What the exercise asks: Please reproduce all entries word for word and omit their pictures.

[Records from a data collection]
★ ★ ★ ★ ★
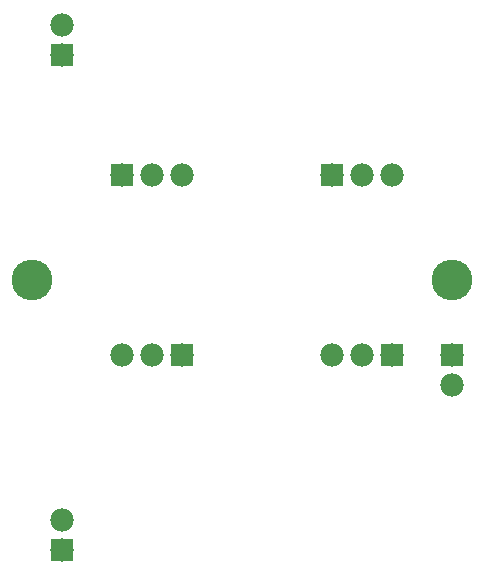
<source format=gts>
G04 MADE WITH FRITZING*
G04 WWW.FRITZING.ORG*
G04 DOUBLE SIDED*
G04 HOLES PLATED*
G04 CONTOUR ON CENTER OF CONTOUR VECTOR*
%ASAXBY*%
%FSLAX23Y23*%
%MOIN*%
%OFA0B0*%
%SFA1.0B1.0*%
%ADD10C,0.135984*%
%ADD11C,0.077559*%
%ADD12R,0.077559X0.077559*%
%LNMASK1*%
G90*
G70*
G54D10*
X1544Y1121D03*
X144Y1121D03*
G54D11*
X1544Y871D03*
X1544Y771D03*
X1144Y1471D03*
X1244Y1471D03*
X1344Y1471D03*
X444Y1471D03*
X544Y1471D03*
X644Y1471D03*
X644Y871D03*
X544Y871D03*
X444Y871D03*
X1344Y871D03*
X1244Y871D03*
X1144Y871D03*
X244Y1871D03*
X244Y1971D03*
X244Y221D03*
X244Y321D03*
G54D12*
X1544Y871D03*
X1144Y1471D03*
X444Y1471D03*
X644Y871D03*
X1344Y871D03*
X244Y1871D03*
X244Y221D03*
G04 End of Mask1*
M02*
</source>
★ ★ ★ ★ ★
Expected answer:
<source format=gts>
G04 MADE WITH FRITZING*
G04 WWW.FRITZING.ORG*
G04 DOUBLE SIDED*
G04 HOLES PLATED*
G04 CONTOUR ON CENTER OF CONTOUR VECTOR*
%ASAXBY*%
%FSLAX23Y23*%
%MOIN*%
%OFA0B0*%
%SFA1.0B1.0*%
%ADD10C,0.135984*%
%ADD11C,0.077559*%
%ADD12R,0.077559X0.077559*%
%LNMASK1*%
G90*
G70*
G54D10*
X1544Y1121D03*
X144Y1121D03*
G54D11*
X1544Y871D03*
X1544Y771D03*
X1144Y1471D03*
X1244Y1471D03*
X1344Y1471D03*
X444Y1471D03*
X544Y1471D03*
X644Y1471D03*
X644Y871D03*
X544Y871D03*
X444Y871D03*
X1344Y871D03*
X1244Y871D03*
X1144Y871D03*
X244Y1871D03*
X244Y1971D03*
X244Y221D03*
X244Y321D03*
G54D12*
X1544Y871D03*
X1144Y1471D03*
X444Y1471D03*
X644Y871D03*
X1344Y871D03*
X244Y1871D03*
X244Y221D03*
G04 End of Mask1*
M02*
</source>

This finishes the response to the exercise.